Exponential Schedule
Weights decay exponentially, giving more weight to earlier timesteps:
w(t) = exp(-(inference_delay + t) / execution_horizon)
The exponential schedule produces weights that decay more steeply, giving
stronger weight to earlier timesteps for more aggressive guidance.
Debugging RTC
Enable debug mode to track RTC internal states:
rtc_config = RTCConfig(
enabled=True,
debug=True,
debug_maxlen=100
)
rtc = RTCProcessor(rtc_config)
# Run inference...
# Get debug information
debug_steps = rtc.get_all_debug_steps()
for step in debug_steps:
print(f"Time: {step['time']}")
print(f"Guidance weight: {step['guidance_weight']}")
print(f"Error norm: {step['err'].norm()}")
print(f"Correction norm: {step['correction'].norm()}")
See lerobot/policies/rtc/debug_tracker.py for the full Tracker implementation.
Execution Horizon
Larger execution horizons provide more guidance but increase computation:
- Small (5-10): Faster, less smooth blending
- Medium (10-20): Good balance for most applications
- Large (20-50): Smoother blending, slower inference
Max Guidance Weight
Controls how strongly the previous chunk influences the current prediction:
- Low (1.0-5.0): Subtle guidance, more exploration
- Medium (5.0-15.0): Balanced guidance (recommended)
- High (15.0+): Strong guidance, may over-constrain
Common Issues
RTC Not Activating
Ensure prev_chunk_left_over is provided:
# First inference - no guidance
action_chunk = policy.predict_action_chunk(obs)
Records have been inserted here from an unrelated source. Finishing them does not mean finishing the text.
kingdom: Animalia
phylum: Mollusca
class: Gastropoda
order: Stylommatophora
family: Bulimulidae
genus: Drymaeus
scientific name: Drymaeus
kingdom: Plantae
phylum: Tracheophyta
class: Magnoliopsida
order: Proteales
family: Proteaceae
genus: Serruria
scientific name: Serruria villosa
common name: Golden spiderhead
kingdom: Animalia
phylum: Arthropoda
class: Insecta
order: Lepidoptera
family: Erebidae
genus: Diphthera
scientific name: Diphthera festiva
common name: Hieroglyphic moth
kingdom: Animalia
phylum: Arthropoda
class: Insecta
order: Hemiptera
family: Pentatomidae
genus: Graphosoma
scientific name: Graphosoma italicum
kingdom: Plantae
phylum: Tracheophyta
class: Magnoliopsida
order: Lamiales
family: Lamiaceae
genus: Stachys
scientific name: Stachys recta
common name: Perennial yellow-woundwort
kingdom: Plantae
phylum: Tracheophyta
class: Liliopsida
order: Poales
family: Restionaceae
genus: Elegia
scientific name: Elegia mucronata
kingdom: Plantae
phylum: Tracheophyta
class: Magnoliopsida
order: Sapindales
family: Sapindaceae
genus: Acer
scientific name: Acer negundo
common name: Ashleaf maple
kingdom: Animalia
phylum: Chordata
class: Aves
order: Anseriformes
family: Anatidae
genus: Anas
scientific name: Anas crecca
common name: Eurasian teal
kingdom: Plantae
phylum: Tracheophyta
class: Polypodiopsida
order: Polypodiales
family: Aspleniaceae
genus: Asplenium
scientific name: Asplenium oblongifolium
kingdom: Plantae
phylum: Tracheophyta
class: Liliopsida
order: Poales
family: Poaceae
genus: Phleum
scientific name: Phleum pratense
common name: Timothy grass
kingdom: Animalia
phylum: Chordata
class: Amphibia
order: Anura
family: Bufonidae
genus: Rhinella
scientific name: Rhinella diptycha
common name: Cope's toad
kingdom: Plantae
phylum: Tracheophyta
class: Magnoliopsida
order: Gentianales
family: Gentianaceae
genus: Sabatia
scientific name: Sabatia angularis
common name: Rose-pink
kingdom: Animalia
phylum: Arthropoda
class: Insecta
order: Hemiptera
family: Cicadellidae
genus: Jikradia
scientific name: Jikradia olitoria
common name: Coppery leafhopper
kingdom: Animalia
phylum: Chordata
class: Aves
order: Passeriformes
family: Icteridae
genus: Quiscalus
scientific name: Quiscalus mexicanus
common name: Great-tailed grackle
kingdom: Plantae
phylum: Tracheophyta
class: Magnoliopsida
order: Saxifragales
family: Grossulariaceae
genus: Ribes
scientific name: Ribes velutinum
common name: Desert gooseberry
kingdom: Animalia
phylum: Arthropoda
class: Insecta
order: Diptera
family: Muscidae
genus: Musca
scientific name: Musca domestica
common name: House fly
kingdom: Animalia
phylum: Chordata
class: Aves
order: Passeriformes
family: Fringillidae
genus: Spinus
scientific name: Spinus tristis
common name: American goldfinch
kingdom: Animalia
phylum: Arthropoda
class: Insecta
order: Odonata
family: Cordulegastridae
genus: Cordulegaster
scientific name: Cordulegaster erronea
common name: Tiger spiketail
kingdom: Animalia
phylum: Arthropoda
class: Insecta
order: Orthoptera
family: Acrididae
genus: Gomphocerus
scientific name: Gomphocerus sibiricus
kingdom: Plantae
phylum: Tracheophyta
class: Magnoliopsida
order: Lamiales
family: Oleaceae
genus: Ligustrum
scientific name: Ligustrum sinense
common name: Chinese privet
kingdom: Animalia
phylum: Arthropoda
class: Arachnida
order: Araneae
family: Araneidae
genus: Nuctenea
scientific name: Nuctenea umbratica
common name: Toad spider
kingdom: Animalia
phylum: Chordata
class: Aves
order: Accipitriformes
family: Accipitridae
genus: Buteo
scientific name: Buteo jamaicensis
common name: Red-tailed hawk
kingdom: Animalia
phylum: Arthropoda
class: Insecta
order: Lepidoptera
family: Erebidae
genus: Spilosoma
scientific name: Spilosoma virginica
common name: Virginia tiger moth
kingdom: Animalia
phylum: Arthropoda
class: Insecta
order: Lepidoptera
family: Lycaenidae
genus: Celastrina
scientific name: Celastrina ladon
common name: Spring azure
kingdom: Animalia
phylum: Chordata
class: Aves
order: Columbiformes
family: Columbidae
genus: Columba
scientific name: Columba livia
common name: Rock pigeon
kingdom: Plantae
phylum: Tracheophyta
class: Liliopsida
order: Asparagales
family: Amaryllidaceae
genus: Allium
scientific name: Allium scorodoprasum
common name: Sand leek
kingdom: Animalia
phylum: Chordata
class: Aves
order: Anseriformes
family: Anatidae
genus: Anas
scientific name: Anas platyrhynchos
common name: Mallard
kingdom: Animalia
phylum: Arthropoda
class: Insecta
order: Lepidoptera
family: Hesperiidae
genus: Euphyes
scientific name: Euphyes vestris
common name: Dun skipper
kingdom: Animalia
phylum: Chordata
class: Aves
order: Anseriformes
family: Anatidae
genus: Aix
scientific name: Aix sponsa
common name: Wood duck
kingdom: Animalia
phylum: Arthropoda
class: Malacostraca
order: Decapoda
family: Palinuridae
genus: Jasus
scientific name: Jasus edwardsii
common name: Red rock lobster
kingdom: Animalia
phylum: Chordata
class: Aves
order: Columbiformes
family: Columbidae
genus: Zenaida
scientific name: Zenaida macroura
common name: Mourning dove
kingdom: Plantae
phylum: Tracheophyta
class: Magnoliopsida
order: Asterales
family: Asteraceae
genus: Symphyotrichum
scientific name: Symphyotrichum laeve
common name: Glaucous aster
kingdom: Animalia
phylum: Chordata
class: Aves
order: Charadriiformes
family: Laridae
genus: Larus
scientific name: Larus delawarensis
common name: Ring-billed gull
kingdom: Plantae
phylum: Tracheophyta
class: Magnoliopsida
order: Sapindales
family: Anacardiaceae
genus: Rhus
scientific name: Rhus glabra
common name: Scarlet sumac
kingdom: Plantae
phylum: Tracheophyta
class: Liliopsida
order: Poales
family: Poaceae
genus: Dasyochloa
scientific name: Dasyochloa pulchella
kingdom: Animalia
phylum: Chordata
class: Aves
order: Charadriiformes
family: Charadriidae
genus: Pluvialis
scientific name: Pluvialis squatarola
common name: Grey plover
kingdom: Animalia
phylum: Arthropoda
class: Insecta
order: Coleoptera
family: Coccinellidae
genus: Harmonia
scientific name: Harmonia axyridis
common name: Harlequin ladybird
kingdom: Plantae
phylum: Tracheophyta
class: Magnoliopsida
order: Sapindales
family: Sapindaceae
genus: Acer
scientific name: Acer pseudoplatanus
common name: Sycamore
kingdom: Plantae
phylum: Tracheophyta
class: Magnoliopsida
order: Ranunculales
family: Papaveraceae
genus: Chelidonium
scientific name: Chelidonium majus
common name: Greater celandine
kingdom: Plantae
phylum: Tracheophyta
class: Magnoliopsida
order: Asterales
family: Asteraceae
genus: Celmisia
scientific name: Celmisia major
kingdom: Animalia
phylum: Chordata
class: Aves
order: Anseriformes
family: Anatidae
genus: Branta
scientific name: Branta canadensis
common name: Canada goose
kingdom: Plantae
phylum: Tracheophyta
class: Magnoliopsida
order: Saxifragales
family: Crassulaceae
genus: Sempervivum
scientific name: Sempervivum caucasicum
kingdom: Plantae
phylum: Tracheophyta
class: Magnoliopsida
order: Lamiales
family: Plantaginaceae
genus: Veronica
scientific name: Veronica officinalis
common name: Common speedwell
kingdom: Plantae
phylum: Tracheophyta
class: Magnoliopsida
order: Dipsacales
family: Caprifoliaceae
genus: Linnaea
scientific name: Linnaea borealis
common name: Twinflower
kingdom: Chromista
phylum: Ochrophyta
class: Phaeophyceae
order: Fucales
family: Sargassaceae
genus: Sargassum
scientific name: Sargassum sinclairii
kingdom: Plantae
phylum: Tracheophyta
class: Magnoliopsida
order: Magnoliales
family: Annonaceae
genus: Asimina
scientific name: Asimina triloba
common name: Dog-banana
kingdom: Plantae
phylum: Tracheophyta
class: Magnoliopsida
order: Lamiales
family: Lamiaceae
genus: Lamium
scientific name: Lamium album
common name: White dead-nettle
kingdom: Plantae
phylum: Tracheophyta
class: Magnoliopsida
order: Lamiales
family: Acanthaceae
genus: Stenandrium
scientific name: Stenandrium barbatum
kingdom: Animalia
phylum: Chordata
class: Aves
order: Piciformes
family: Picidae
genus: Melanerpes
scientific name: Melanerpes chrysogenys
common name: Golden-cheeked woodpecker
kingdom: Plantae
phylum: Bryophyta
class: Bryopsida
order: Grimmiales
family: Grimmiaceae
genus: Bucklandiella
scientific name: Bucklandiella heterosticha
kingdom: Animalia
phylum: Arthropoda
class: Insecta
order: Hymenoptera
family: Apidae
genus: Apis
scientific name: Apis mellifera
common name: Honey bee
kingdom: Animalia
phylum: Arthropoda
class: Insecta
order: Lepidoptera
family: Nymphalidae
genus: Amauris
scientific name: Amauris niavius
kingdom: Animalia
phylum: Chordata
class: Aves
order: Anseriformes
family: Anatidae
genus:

# Subsequent inferences - with guidance
action_chunk = policy.predict_action_chunk(
obs,
prev_chunk_left_over=previous_chunk[executed:]
)
Unstable Actions
Reduce max_guidance_weight if actions become unstable:
rtc_config.max_guidance_weight = 5.0 # Lower value = less aggressive guidance
High Latency
Reduce execution_horizon to speed up inference:
rtc_config.execution_horizon = 5 # Smaller horizon = faster
API Reference
RTCProcessor
See lerobot/policies/rtc/modeling_rtc.py:37
denoise_step
(x_t, prev_chunk_left_over, inference_delay, time, original_denoise_step_partial, execution_horizon) -> Tensor
Apply RTC guidance to a denoising step
get_prefix_weights
(inference_delay, execution_horizon, chunk_size) -> Tensor
Compute prefix attention weights based on schedule
Track debug information for visualization
RTCConfig
See lerobot/policies/rtc/configuration_rtc.py:30
prefix_attention_schedule
Weight decay schedule (LINEAR or EXPONENTIAL)
Maximum guidance correction weight
Number of timesteps to use for guidance